A Conversation for How do I...?

Chilli Sauce

Post 1

Macros

i just posted a reply to the kebab forum, and it got me thinking, how can I (or rather my girlfriend who is better at this sort of thing)create a chilli sauce which is just like the type you get at those late night caravans or kebab shops?


Chilli Sauce

Post 2

Dragonesque

Not sure about the Chilli Sauce, but I would be interested in the Cheese Sauces that they have. Anyone? Anyone? (spoken like the roll call teacher in Ferris Bueller's Day Off)


Chilli Sauce

Post 3

Crescent

Hmmmm, you are talking about the secret sauce........It is more than my life is worth, hmmmm, what the hell. The closest I got was using industrial tomato sauce, chilli powder, tobasco sauce, still not quite right but, the closest smiley - smiley
BCNU - Crescent


Chilli Sauce

Post 4

Demon Drawer

Sorry gringo it will go to my grave with me. In fact I don't have a specific Chilli sauce because it depends for what style I am cooking, but my Ghanian recipe is so hot I only roll it out once a year and only then with a government health warning. But I'm sworn to secrecy by my ex-house mate on that one to. Sorry.


Chilli Sauce

Post 5

Is mise Duncan

A quick approximation for the UK variant:Equal measures of ketchup, American mustard and chilli powder mushed together.
Works great on chicken, not really hot enough for any fattier meats.


Chilli Sauce

Post 6

Macros

cheers, i'll have to give it try, i have tried mixing tobasco and ketchup, and a few chillies and ketchup (generaly messing about) but it is never quite the same!


Chilli Sauce

Post 7

FairlyStrange

OK.......this IS NOT the chilie sauce you are looking for.....but with a little extrapolation, maybe it will work.

I was born in Albequerque, New Mexico....my parents lived there for 11 years. My father was a construction foreman and garnered this recipie for chilie from his crew. It has become a family traditional meal for us.

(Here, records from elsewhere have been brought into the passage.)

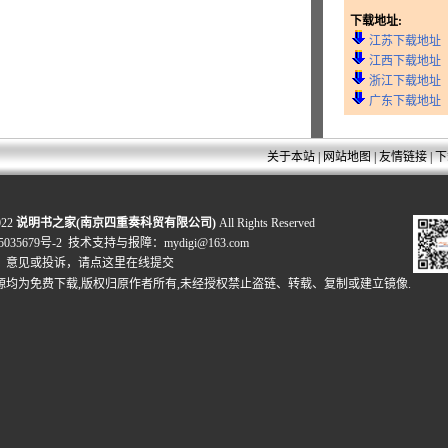
下载地址:
江苏下载地址
江西下载地址
浙江下载地址
广东下载地址
关于本站
|
网站地图
|
友情链接
|
下
022
说明书之家(南京四重奏科贸有限公司)
All Rights Reserved
035679号-2
技术支持与报障：mydigi@163.com
、意见或投诉，
请点这里在线提交
源均为免费下载,版权归原作者所有,未经授权禁止盗链、转载、复制或建立镜像.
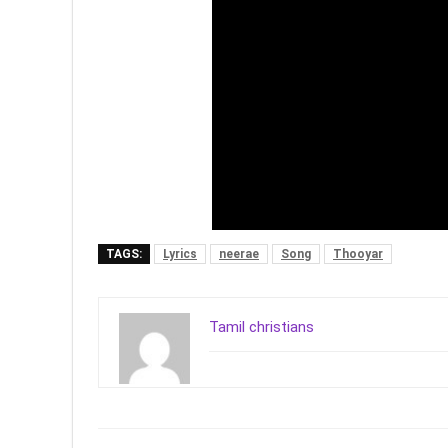
TAGS:
Lyrics
neerae
Song
Thooyar
Tamil christians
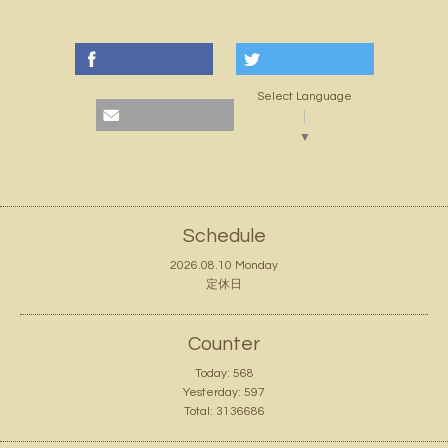
Select Language
▼
Schedule
2026.08.10 Monday
定休日
Counter
Today:
568
Yesterday:
597
Total:
3136686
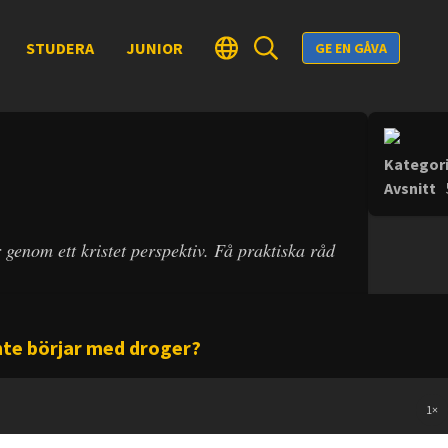
STUDERA
JUNIOR
GE EN GÅVA
Kategori
Avsnitt
enom ett kristet perspektiv. Få praktiska råd
inte börjar med droger?
1
×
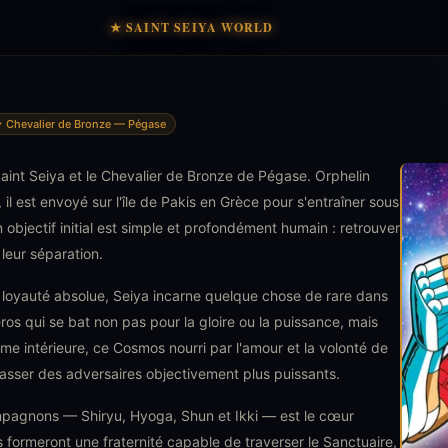
★ SAINT SEIYA WORLD
 Chevalier de Bronze — Pégase
Saint Seiya et le Chevalier de Bronze de Pégase. Orphelin
il est envoyé sur l'île de Pakis en Grèce pour s'entraîner sous
on objectif initial est simple et profondément humain : retrouver
leur séparation.
 loyauté absolue, Seiya incarne quelque chose de rare dans
ros qui se bat non pas pour la gloire ou la puissance, mais
mme intérieure, ce Cosmos nourri par l'amour et la volonté de
passer des adversaires objectivement plus puissants.
mpagnons — Shiryu, Hyoga, Shun et Ikki — est le cœur
ls formeront une fraternité capable de traverser le Sanctuaire,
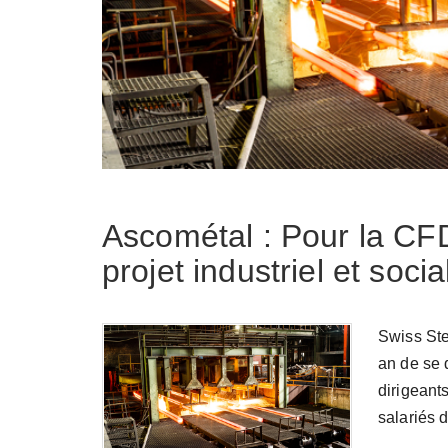
Ascométal : Pour la CFD
projet industriel et soci
Swiss Ste
an de se 
dirigeants
salariés 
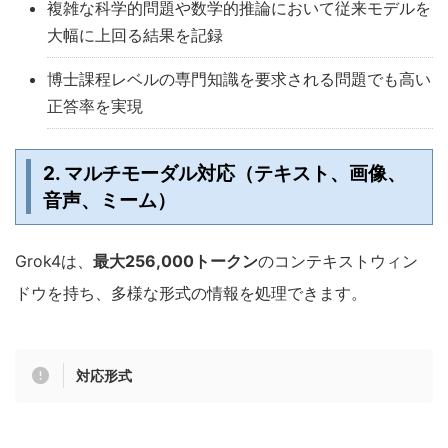
複雑な科学的問題や数学的推論において従来モデルを
大幅に上回る結果を記録
博士課程レベルの専門知識を要求される問題でも高い
正答率を実現
2. マルチモーダル対応（テキスト、画像、
音声、ミーム）
Grok4は、
最大256,000トークン
のコンテキストウィン
ドウを持ち、多様な形式の情報を処理できます。
対応形式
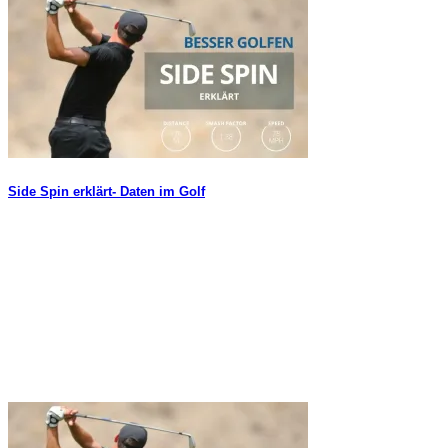
Side Spin erklärt- Daten im Golf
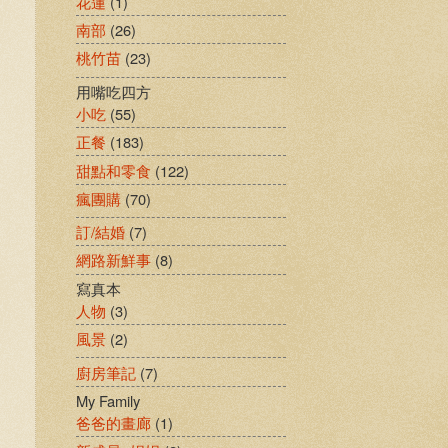
花蓮
(1)
南部
(26)
桃竹苗
(23)
用嘴吃四方
小吃
(55)
正餐
(183)
甜點和零食
(122)
瘋團購
(70)
訂/結婚
(7)
網路新鮮事
(8)
寫真本
人物
(3)
風景
(2)
廚房筆記
(7)
My Family
爸爸的畫廊
(1)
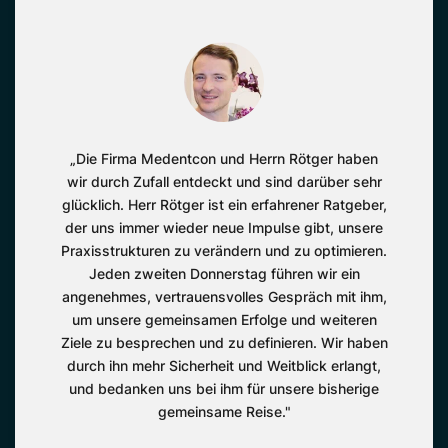
„Die Firma Medentcon und Herrn Rötger haben
wir durch Zufall entdeckt und sind darüber sehr
glücklich. Herr Rötger ist ein erfahrener Ratgeber,
der uns immer wieder neue Impulse gibt, unsere
Praxisstrukturen zu verändern und zu optimieren.
Jeden zweiten Donnerstag führen wir ein
angenehmes, vertrauensvolles Gespräch mit ihm,
um unsere gemeinsamen Erfolge und weiteren
Ziele zu besprechen und zu definieren. Wir haben
durch ihn mehr Sicherheit und Weitblick erlangt,
und bedanken uns bei ihm für unsere bisherige
gemeinsame Reise."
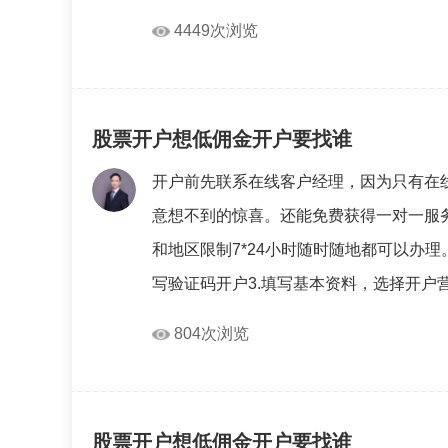
4449次浏览
股票开户想低佣金开户要找谁
开户前先联系在线客户经理，因为只有在
意想不到的惊喜。还能免费获得一对一服
和地区限制7*24小时随时随地都可以办理
写验证码开户3.填写基本资料，选择开户营业
804次浏览
股票开户想低佣金开户要找谁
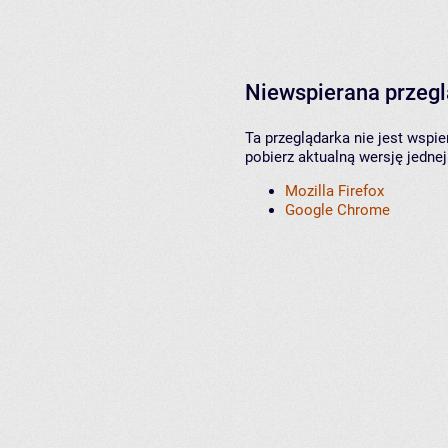
Niewspierana przeg
Ta przeglądarka nie jest wspi
pobierz aktualną wersję jednej
Mozilla Firefox
Google Chrome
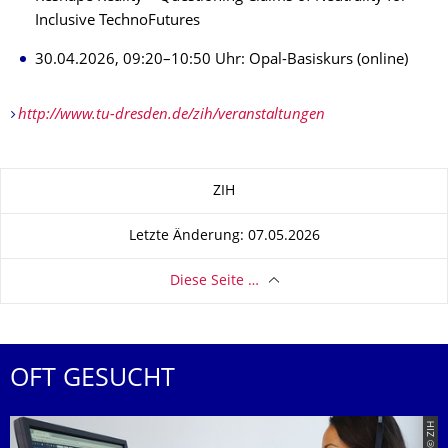
Inclusive TechnoFutures
30.04.2026, 09:20–10:50 Uhr: Opal-Basiskurs (online)
http://www.tu-dresden.de/zih/veranstaltungen
Zu dieser Seite
ZIH
Letzte Änderung: 07.05.2026
Diese Seite …
OFT GESUCHT
© ZIH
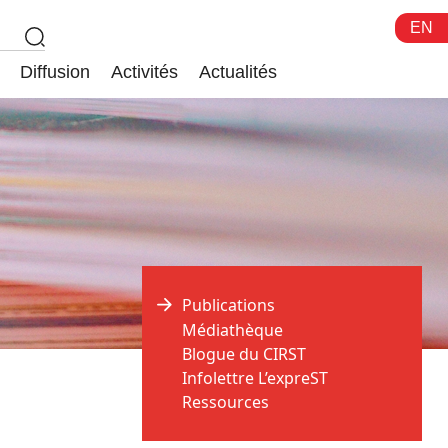
EN
Diffusion
Activités
Actualités
Publications
Médiathèque
Blogue du CIRST
Infolettre L’expreST
Ressources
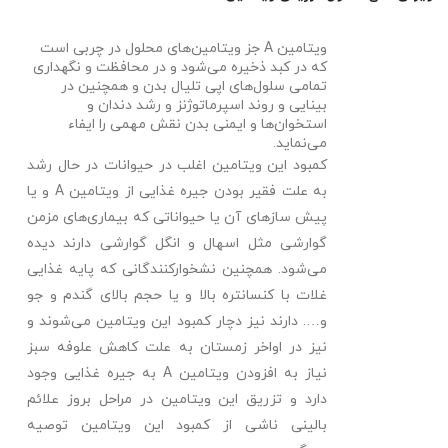
ویتامین
A
جز ویتامین‌های محلول در چربی است
که در کبد ذخیره می‌شود و در محافظت و نگهداری
تمامی سلول‌های اپی­ تلیال بدن و همچنین در
بینایی و روند اسپرماتوژنز و رشد دندان و
استخوان‌ها و ایمنی بدن نقش مهمی را ایفاء
می‌نماید.
کمبود این ویتامین اغلب در حیوانات در حال رشد
به ­علت فقیر بودن جیره غذایی از ویتامین
A
و یا
پیش ساز‌های آن یا حیواناتی که بیماری‌های مزمن
گوارشی مثل اسهال و انگل گوارشی دارند دیده
می‌شود. همچنین نشخوارکنندگانی که پایه غذایی
غلات با کنسانتره بالا و یا حجم بالای گندم و جو
و…. دارند نیز دچار کمبود این ویتامین می‌شوند و
نیز در اواخر زمستان به علت کاهش علوفه سبز
نیاز به افزودن ویتامین
A
به جیره غذایی وجود
دارد و تزریق این ویتامین در مراحل بروز علائم
بالینی ناشی از کمبود این ویتامین توصیه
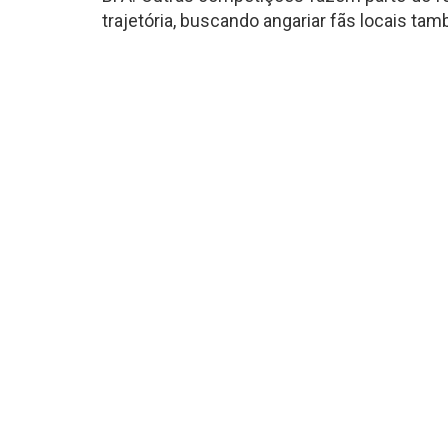
trajetória, buscando angariar fãs locais ta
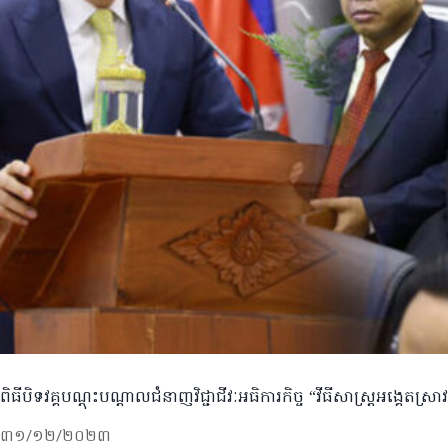
ពិធីបិទវគ្គបណ្តុះបណ្តាលជំនាញវិជ្ជាជីវៈអធិការកិច្ច “វីធីសាស្រ្តអង្គេតស្
៣១/១២/២០២៣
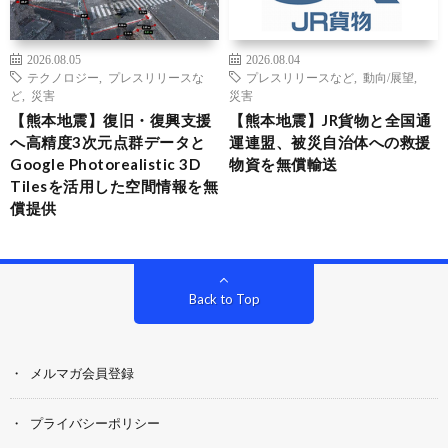
2026.08.05
2026.08.04
テクノロジー
,
プレスリリースな
プレスリリースなど
,
動向/展望
,
ど
,
災害
災害
【熊本地震】復旧・復興支援
【熊本地震】JR貨物と全国通
へ高精度3次元点群データと
運連盟、被災自治体への救援
Google Photorealistic 3D
物資を無償輸送
Tilesを活用した空間情報を無
償提供
Back to Top
メルマガ会員登録
プライバシーポリシー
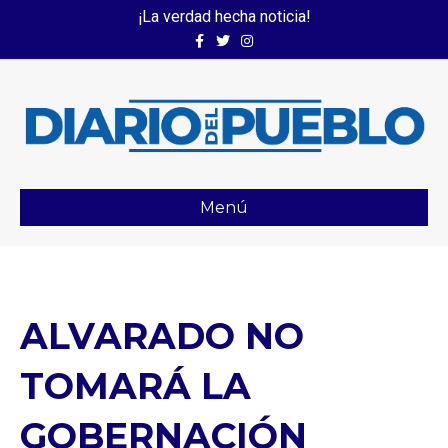
¡La verdad hecha noticia!
Facebook
Twitter
Instagram
Menú
ALVARADO NO
TOMARÁ LA
GOBERNACIÓN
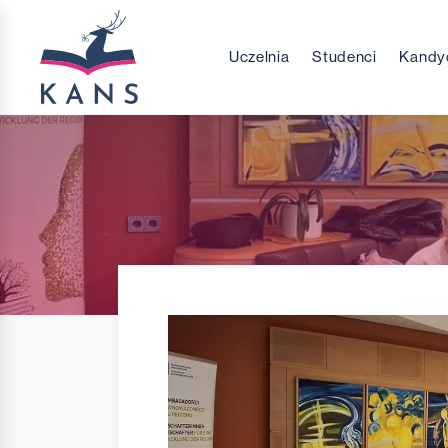
Uczelnia
Studenci
Kandy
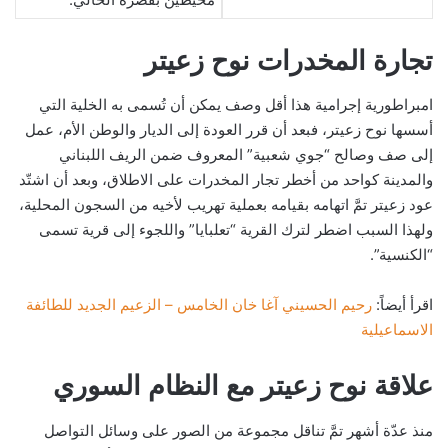
تجارة المخدرات نوح زعيتر
امبراطورية إجرامية هذا أقل وصف يمكن أن تُسمى به الخلية التي
أسسها نوح زعيتر، فبعد أن قرر العودة إلى الديار والوطن الأم، عمل
إلى صف وصالح “جوي شعبية” المعروف ضمن الريف اللبناني
والمدينة كواحد من أخطر تجار المخدرات على الاطلاق، وبعد أن اشتّد
عود زعيتر تمَّ اتهامه بقيامه بعملية تهريب لأخيه من السجون المحلية،
ولهذا السبب اضطر لترك القرية “تعلبايا” واللجوء إلى قرية تسمى
“الكنسية”.
اقرأ أيضاً:
رحيم الحسيني آغا خان الخامس – الزعيم الجديد للطائفة
الاسماعيلية
علاقة نوح زعيتر مع النظام السوري
منذ عدّة أشهر تمَّ تناقل مجموعة من الصور على وسائل التواصل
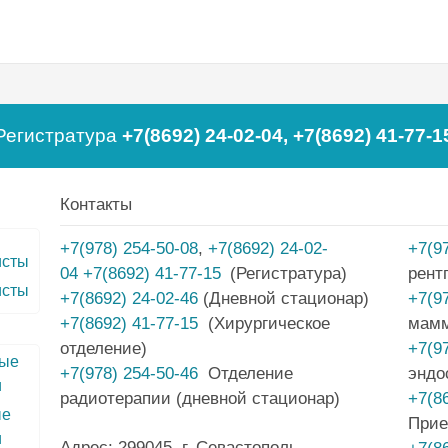
Регистратура
+7(8692) 24-02-04
,
+7(8692) 41-77-1
Контакты
+7(978) 254-50-08
,
+7(8692) 24-02-
+7(9
04
+7(8692) 41-77-15
(Регистратура)
рент
исты
+7(8692) 24-02-46
(Дневной стационар)
+7(9
+7(8692) 41-77-15
(Хирургическое
мам
отделение)
+7(9
+7(978) 254-50-46
Отделение
эндо
радиотерапии (дневной стационар)
+7(8
ые
Прие
и
Адрес: 299045, г. Севастополь,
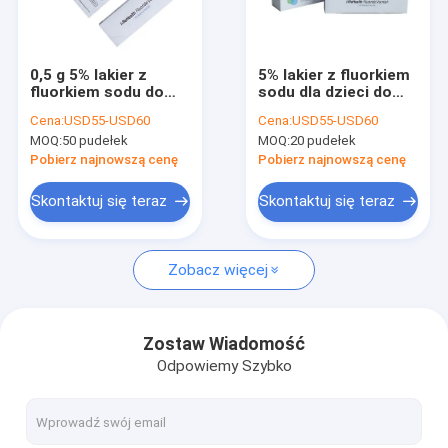
Wycieczka po fabryce
Kontrola jakości
0,5 g 5% lakier z
5% lakier z fluorkiem
fluorkiem sodu do
sodu dla dzieci do
Skontaktuj się z nami
delikatnej i
wrażliwości zębów 10
Cena:
USD55-USD60
Cena:
USD55-USD60
ortodontycznej
PK / pudełko
MOQ:
50 pudełek
MOQ:
20 pudełek
demineralizacji
Nowości
Pobierz najnowszą cenę
Pobierz najnowszą cenę
Skontaktuj się teraz
Skontaktuj się teraz
Lakier z fluorem dentystycznym
Zobacz więcej
Lakier z fluorkiem sodu
Leczenie fluorem dla dzieci
Zostaw Wiadomość
Odpowiemy Szybko
Lakier z fluorem pediatrycznym
Lakier dentystyczny do wrażliwych zębów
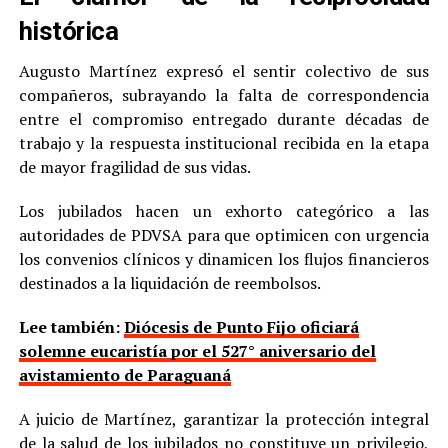
histórica
Augusto Martínez expresó el sentir colectivo de sus
compañeros, subrayando la falta de correspondencia
entre el compromiso entregado durante décadas de
trabajo y la respuesta institucional recibida en la etapa
de mayor fragilidad de sus vidas.
Los jubilados hacen un exhorto categórico a las
autoridades de PDVSA para que optimicen con urgencia
los convenios clínicos y dinamicen los flujos financieros
destinados a la liquidación de reembolsos.
Lee también:
Diócesis de Punto Fijo oficiará
solemne eucaristía por el 527° aniversario del
avistamiento de Paraguaná
A juicio de Martínez, garantizar la protección integral
de la salud de los jubilados no constituye un privilegio,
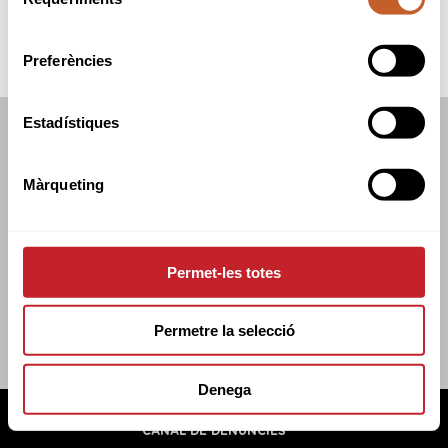
de
consentiment
Preferències
Estadístiques
FEDERACIÓ CATALANA DE GOLF
C/TUSET 32, 8ÈNA PLANTA. 08006 BCN
Màrqueting
+34 934 145 262
CATGOLF@CATGOLF.COM
Permet-les totes
Permetre la selecció
Denega
FEDERACIÓ CATALANA DE GOLF ©
2026
AVÍS LEGAL
POLÍTICA DE COOKIES
POLÍTICA DE PRIVADESA
CANAL DE DENÚNCIES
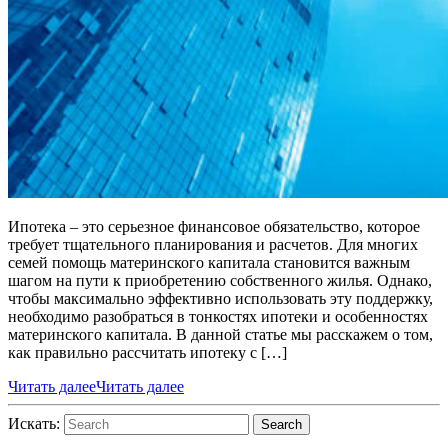
Ипотека – это серьезное финансовое обязательство, которое
требует тщательного планирования и расчетов. Для многих
семей помощь материнского капитала становится важным
шагом на пути к приобретению собственного жилья. Однако,
чтобы максимально эффективно использовать эту поддержку,
необходимо разобраться в тонкостях ипотеки и особенностях
материнского капитала. В данной статье мы расскажем о том,
как правильно рассчитать ипотеку с […]
Читать далее
Читать далее
Искать:
Search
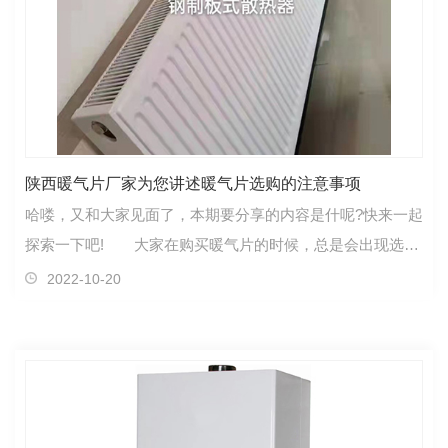
陕西暖气片厂家为您讲述暖气片选购的注意事项
哈喽，又和大家见面了，本期要分享的内容是什呢?快来一起
探索一下吧! 大家在购买暖气片的时候，总是会出现选择
的难题，那么下面陕西暖气片厂家小编就给大家整…
2022-10-20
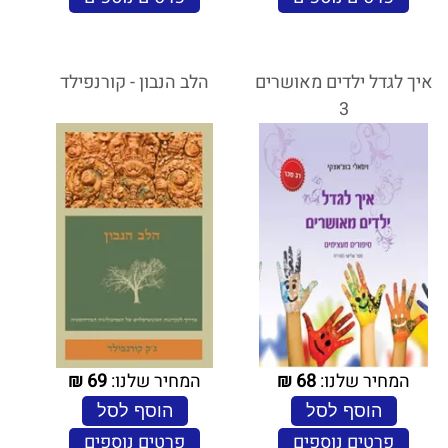
איך לגדל ילדים מאושרים
הלב הנבון - קורנפילד
3
המחיר שלנו:
68
₪
המחיר שלנו:
69
₪
הוסף לסל
הוסף לסל
פרטים נוספים
פרטים נוספים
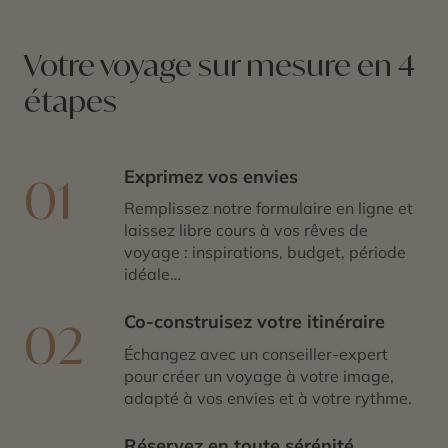
Votre voyage sur mesure en 4
étapes
Exprimez vos envies
01
Remplissez notre formulaire en ligne et
laissez libre cours à vos rêves de
voyage : inspirations, budget, période
idéale…
Co-construisez votre itinéraire
02
Échangez avec un conseiller-expert
pour créer un voyage à votre image,
adapté à vos envies et à votre rythme.
Réservez en toute sérénité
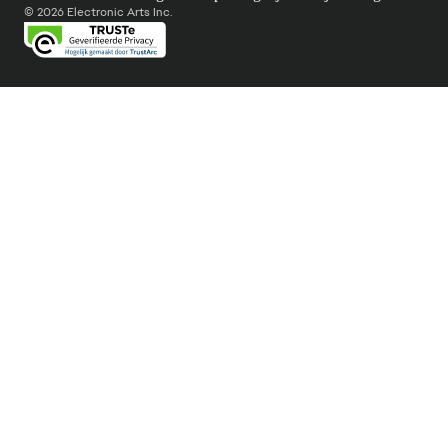
© 2026 Electronic Arts Inc.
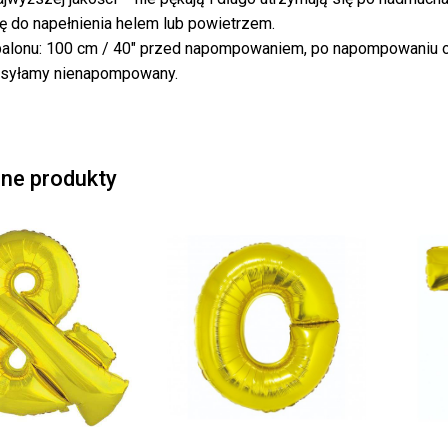
Bra
ię do napełnienia helem lub powietrzem.
alonu: 100 cm / 40″ przed napompowaniem, po napompowaniu o
ysyłamy nienapompowany.
ne produkty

Forgive the approximate measurements.....it goes with the territory, as everyones taste is different.....also....keep in mind that GOOD chilie has a great flavor, and THEN the heat kicks in!smiley - winkeye

In a deep(and large) saucepan, add 4 Tablespoons of Olive oil(virgin preferred). To this add 1 large diced onion, 1(or more, if you like)heads of diced garlic, 3 large cayenne peppers and 3 jalepeño peppers.Saute on high heat until onions are "caramelised"(light browning of tips....and I recommend you turn on an exhast fan....and DON'T stand over the saucepan.....it WILL hurt!smiley - winkeye)

Once this is done, add approximately 2½ lbs. of ground beef' ½ can of American piss beer(not the dark stuff...it's too heavy!), and about 1/3 cup of vinegar(best used from a pepper jar) . Leave heat on high and brown ground beef. Once ground beef is browned, add 1 36 oz. can of tomato juice(actually, blended homecanned tomatoes is better....but they don't sell them at the store!smiley - winkeye) Turn heat down to simmer.

Add about 2 tablespoons of cillantro(coriander is the same spice....if you can't find either, oregano is a good substitute!)(not to sure of the spelling on those!), 3 bay leaves and 2 teaspoons of chilie powder(chilie powder is optional....how hot do you want it!smiley - winkeye)

If you wish to make chilie instead of chilie sauce, at this point add 1 small bag of dried red kidney beans(yes, I know, Pintos' are traditional....but not near as good!smiley - smiley)

Cover and let simmer(adding water, as needed) for 3 to 5 hours.

DO NOT FOR, ANY REASON, ADD BLACK PEPPER OR SALT! You will be highly dissappointed!